Visiontek PhotoMatrix-SAT remote sensing image cluster processing system PhotoMatrix-SAT
PhotoMatrix-SAT is a cluster software independently developed by Visiontek for large-scale comprehensive processing of satellite images. It is not only compatible with all common satellite images on the market, but also has high-precision aerial three operations capabilities and powerful cluster data processing performance. One-click full-automatic production of large-scale image empty three, DSM and DOM products.
Compared with common satellite image processing software on the market, the system has a series of advantages such as good compatibility, easy operation, comprehensive functions, high degree of automation, and cluster operation support.
Excellent data compatibility
Support processing all common domestic and foreign satellite image data on the market, including resource 3, Gaofen-1, Gaofen-2, Tianhui Satellite, ALOS, SPOT5, IKONOS, WorldView I/II, P5, GeoEye and other image data formats .
Convenient data organization ability
The system has convenient image data organization capabilities, can support a variety of flexible and fast engineering creation methods, and automatically recognizes and divides stereo pairs and co-orbit images after importing data. At the same time, it organizes exclusive satellite image formats according to the types of satellite images. It is convenient for special processing and later expansion.
One-click processing flow
The system is easy to operate and has a high degree of automation. It can automatically complete data processing operations such as satellite image matching turning point, adjustment orientation, DSM matching, orthorectification, image fusion, etc., without manual intervention in the whole process.
High performance remote sensing image space three processing
The system supports diversified matching and orientation methods of satellite images with reference DOM, reference DEM, and control points as reference data, as well as a variety of data source hybrid regional network adjustments. At the same time, users can perform comprehensive point editing operations on connection points and control points. And manually add weight constraints, so that the system's mapping accuracy can be higher than the provided reference image. If a certain accuracy of the reference image is provided, the accuracy can be controlled within one pixel.
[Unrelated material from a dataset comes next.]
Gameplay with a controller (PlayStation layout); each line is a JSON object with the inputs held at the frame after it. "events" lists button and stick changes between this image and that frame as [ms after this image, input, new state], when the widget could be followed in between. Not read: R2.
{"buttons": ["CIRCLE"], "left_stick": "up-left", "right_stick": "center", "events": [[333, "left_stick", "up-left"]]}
In addition, the system has built-in comprehensive SRTM data, and the system can automatically call SRTM for uncontrolled adjustment when the reference DEM is missing.
Multi-data source mixed regional network adjustment
Large-scale satellite image DSM and DEM production
After the satellite image space three is completed, the system quickly realizes the DSM matching of the stereo image pair through the virtual scene, and outputs the large-scale satellite image DSM results. At the same time, the DEM is generated through terrain filtering, and the satellite image DEM is edited, spliced and cropped. , Format conversion and a series of operations.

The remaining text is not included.